_Work task_. Copy the items word for word, beginning at their start and continuing through the line that contains "Política de Devoluciones", and leave the pictures out of your copy.

_Input for this task_.
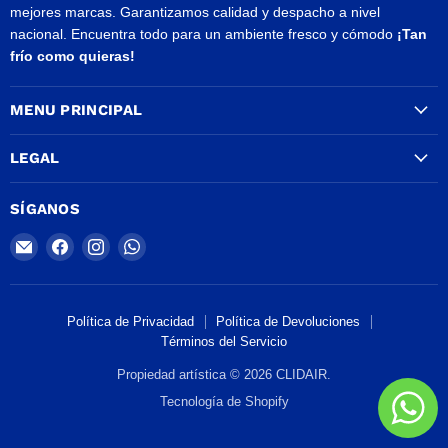
mejores marcas. Garantizamos calidad y despacho a nivel
nacional. Encuentra todo para un ambiente fresco y cómodo
¡Tan
frío como quieras!
MENU PRINCIPAL
LEGAL
SÍGANOS
Encuéntrenos
Encuéntrenos
Encuéntrenos
Encuéntrenos
en
en
en
en
Correo
Facebook
Instagram
WhatsApp
electrónico
Política de Privacidad
Política de Devoluciones
Términos del Servicio
Propiedad artística © 2026 CLIDAIR.
Tecnología de Shopify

_Response for this exercise_.
mejores marcas. Garantizamos calidad y despacho a nivel
nacional. Encuentra todo para un ambiente fresco y cómodo
¡Tan
frío como quieras!
MENU PRINCIPAL
LEGAL
SÍGANOS
Encuéntrenos
Encuéntrenos
Encuéntrenos
Encuéntrenos
en
en
en
en
Correo
Facebook
Instagram
WhatsApp
electrónico
Política de Privacidad
Política de Devoluciones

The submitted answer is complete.